Malcolm defended the family’s “bopping system” as a personal decision they’ve made but said he wouldn’t recommend it for every parent.

He said much of the outrage the interview sparked is the result of people trying to conflate “light discomfort with abuse.

“This is where trigger warnings come from or the idea that being offended or offending someone is a form of violence,” he said.

“There’s no tolerance for any form of emotional or personal inconvenience.”

Malcolm and his wife Simone, 36, started a foundation dedicated to the movement, which counts tech billionaires such as Elon Musk and Skype co-founder Jaan Tallinn as supporters.
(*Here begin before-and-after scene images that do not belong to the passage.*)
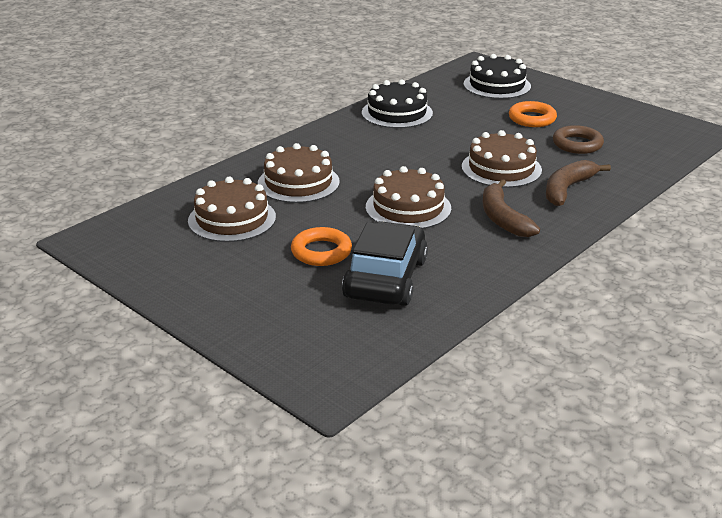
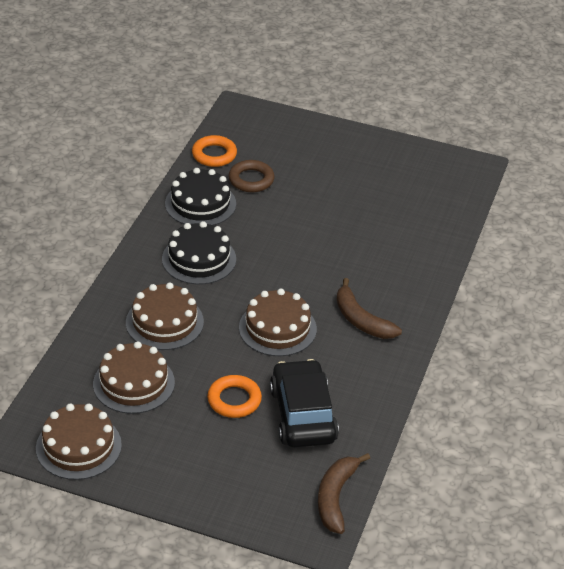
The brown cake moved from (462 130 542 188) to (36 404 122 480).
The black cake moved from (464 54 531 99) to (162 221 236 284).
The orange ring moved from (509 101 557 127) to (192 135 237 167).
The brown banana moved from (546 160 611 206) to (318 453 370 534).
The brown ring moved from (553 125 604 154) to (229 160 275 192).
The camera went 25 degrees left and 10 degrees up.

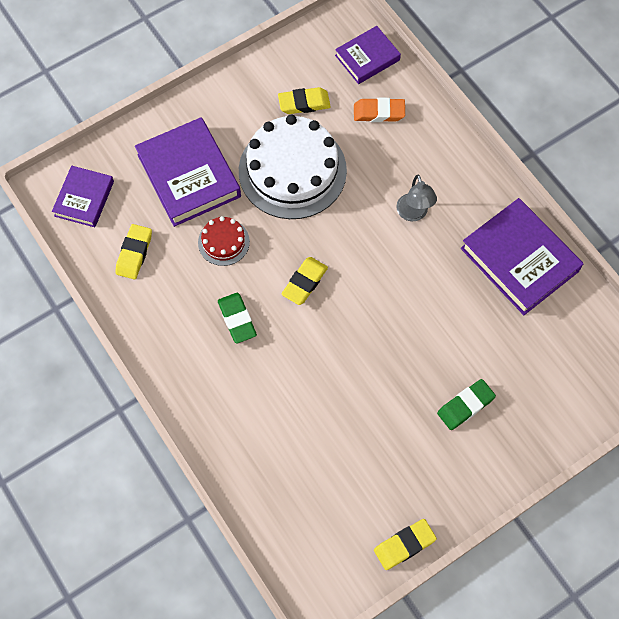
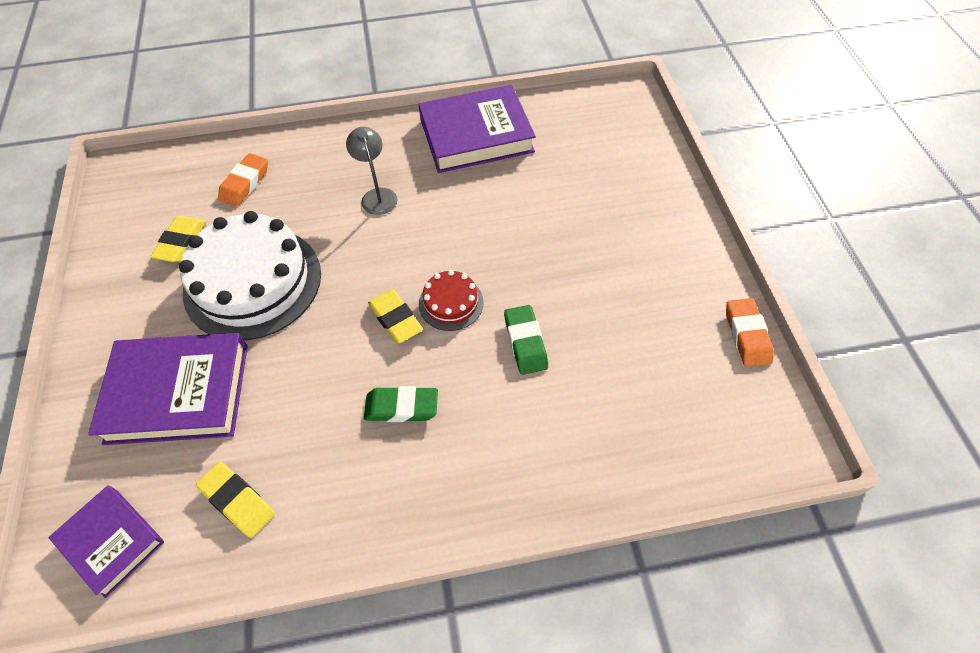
The red cake moved from (198 216 250 266) to (419 270 484 331).
The purple book at (335 26 401 84) disappeared.
The yellow eraser at (374 519 437 570) became the orange eraser at (726 298 774 367).
The grey lamp at (396 175 437 221) turned 120 degrees counterclockwise.
The green eraser moved from (437 379 496 430) to (504 305 548 375).
The camera went 65 degrees left and 10 degrees down.

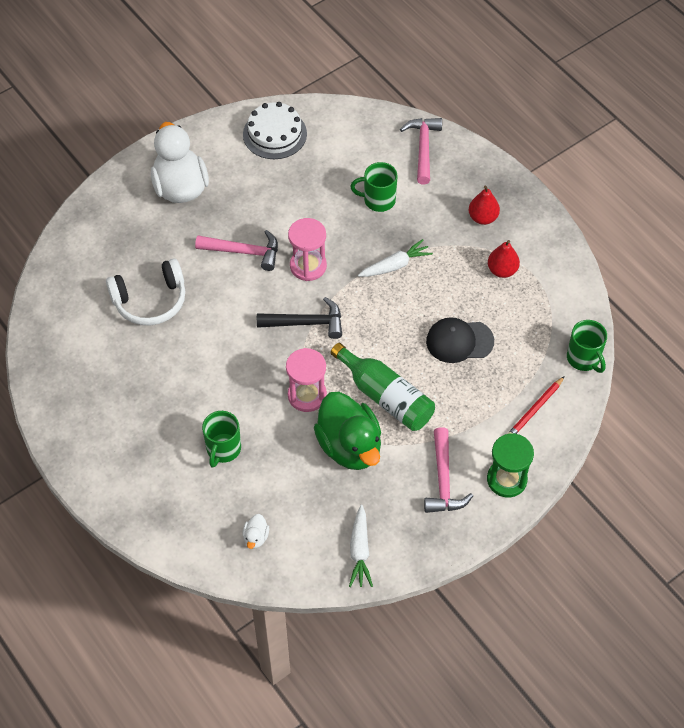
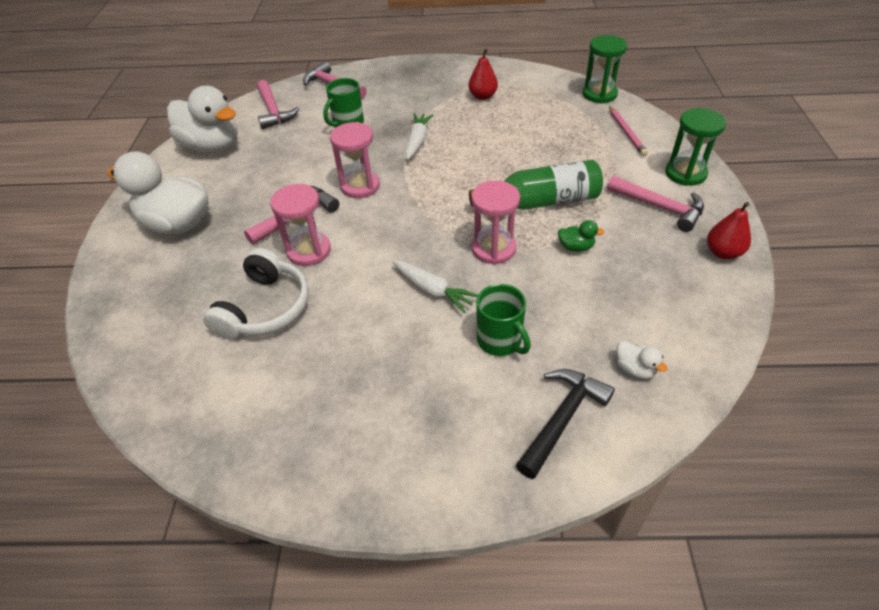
The white cake at (243 102 307 159) was replaced by the white duck at (167 86 238 153).
The black hammer moved from (257 297 342 339) to (516 369 615 479).
The green duck at (314 392 381 470) changed to 0.40 times the size.
The white carrot moved from (349 505 373 587) to (392 260 478 313).
The black cap at (426 317 494 363) disappeared.
The red pear moved from (469 186 500 225) to (707 202 751 259).
The red pencil at (508 376 565 434) became the pink pencil at (609 106 648 156).
The green mug at (567 320 607 373) was replaced by the green hourglass at (583 35 627 103).
The pink hammer at (257 80 299 129) appeared.
The pink hourglass at (270 184 331 266) appeared.
The camera went 50 degrees left and 10 degrees down.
Instagram/Simone Collins

Responses on X to the article were primarily negative, with some lobbing insults or threats the couple’s way.
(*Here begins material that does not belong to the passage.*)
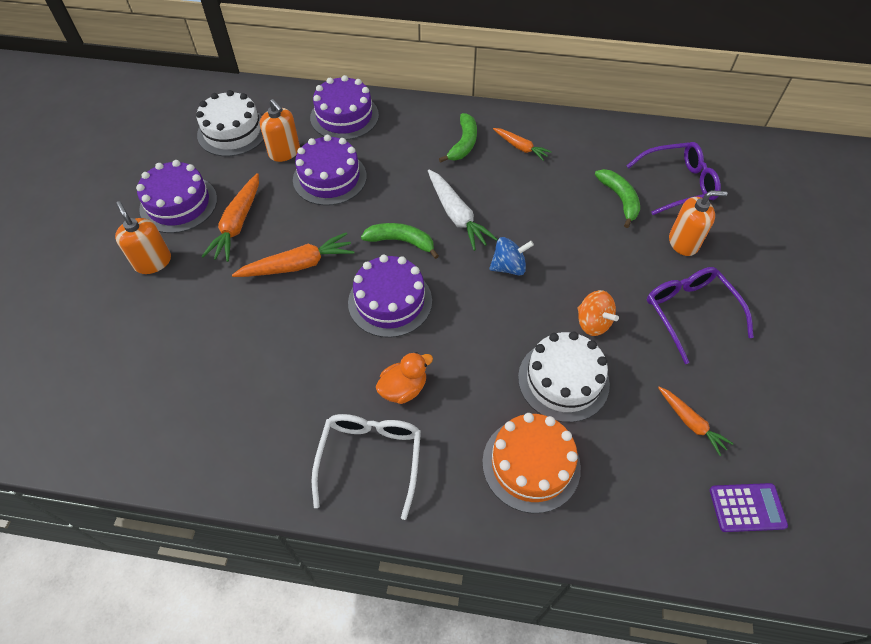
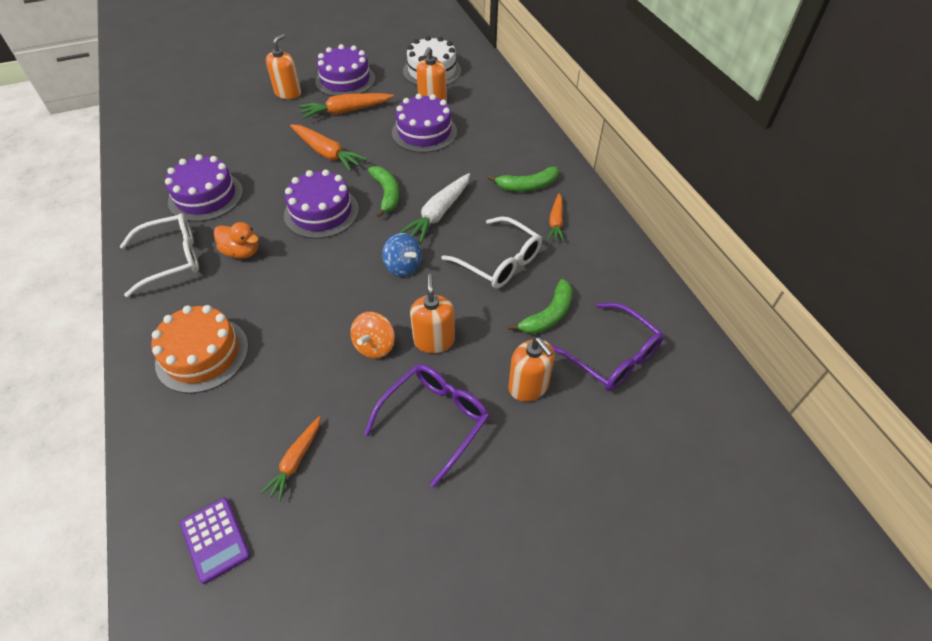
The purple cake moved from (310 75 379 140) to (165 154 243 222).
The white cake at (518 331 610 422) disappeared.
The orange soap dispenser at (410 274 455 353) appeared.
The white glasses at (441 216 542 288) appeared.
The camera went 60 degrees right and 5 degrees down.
“Hey man what’s your address I just gotta come over and correct your behavior with a few bops,” one user wrote.

Another warned, “Your kids will hate your child beating ass, if they don’t already.”
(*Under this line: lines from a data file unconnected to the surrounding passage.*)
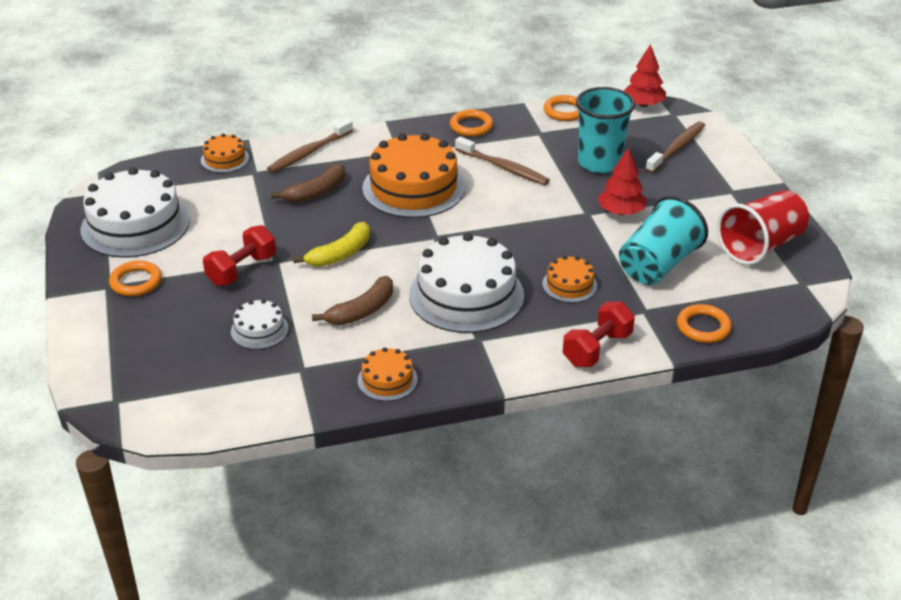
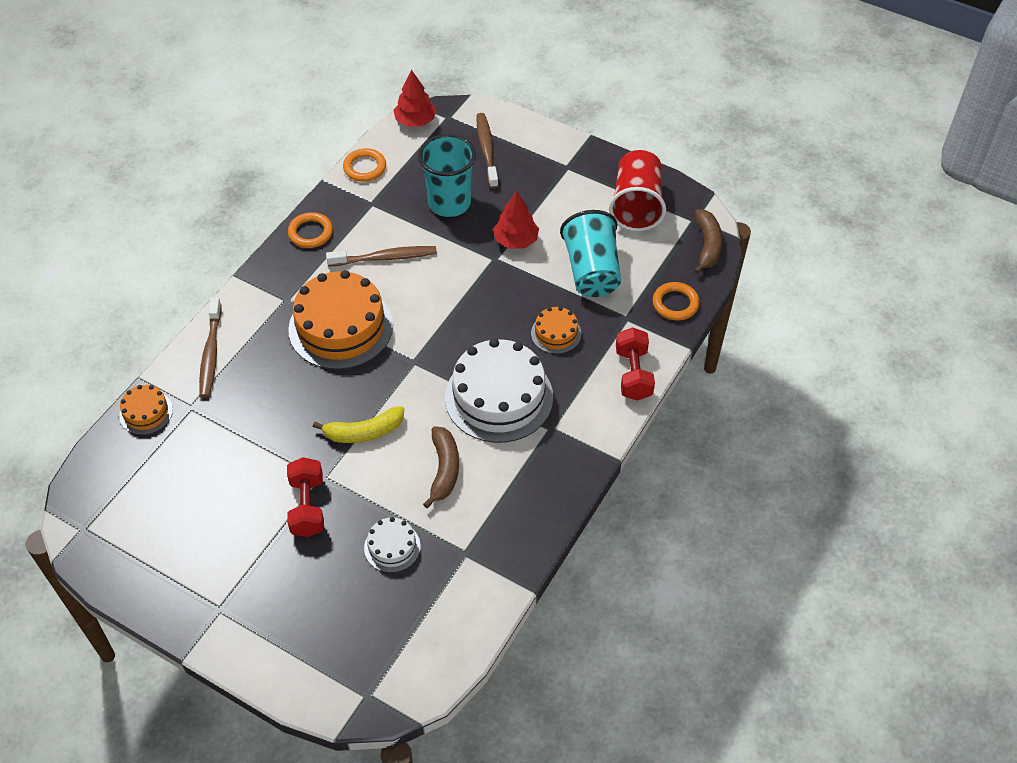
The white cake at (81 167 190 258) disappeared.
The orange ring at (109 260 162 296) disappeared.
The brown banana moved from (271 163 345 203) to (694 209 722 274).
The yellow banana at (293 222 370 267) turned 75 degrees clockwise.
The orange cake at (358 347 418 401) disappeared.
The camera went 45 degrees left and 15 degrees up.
Malcolm’s wife Simone told The Post she was raised under the same mindset as those expressing outrage online, in which “under no circumstances” is “non-positive” physical contact permissible.

“It’s hard to get out of that bubble. It’s hard to think practically about what is going to aid your child’s survival and safety,” she said, noting that the couple has done extensive research on the subject of corporal punishment and never applies it in ways which are “delayed, painful, or violent and harmful” to the child.

The couple insist they only ever apply corporal punishment — which is legal in Pennsylvania — as a corrective measure when a child is potentially in danger. Instagram/Simone Collins

She also dismissed the couple’s online critics, saying, “I think most people who hold this position either don’t have a lot of kids or don’t have any kids at all,” adding that the prevalence of “helicopter parents” has led to a generation marked by “helplessness and lack of personal responsibility.”

Asked whether she and Malcolm grew up being spanked, Simone said “very rarely.

“But kind of like with our kids, there were instances where I was very young and put myself or others in danger and was corrected in that way.”

The Collinses, who have two boys and a girl, are expecting another girl any day. They told The Guardian they plan on having at least seven children.

The fruitful lifestyle that the couple advocate is unconventional but not fringe, counting a coterie of prolific tech billionaires as supporters.

This includes Skype co-founder Jaan Tallinn, a father of five who in 2022 donated nearly $500,000 to the Collins’s foundation, and dad-of-11 Elon Musk, who warned in 2022 that “population collapse due to low birth rates is a much bigger risk to civilisation than global warming.”

Despite the uproar that followed the Guardian article, Malcolm said he felt the feature “did a very good job” of illustrating “when we think corporal punishment is warranted in our family and when we don’t,” noting his primary goal as a father is to “raise them to be psychologically resilient in an age of psychological fragility.”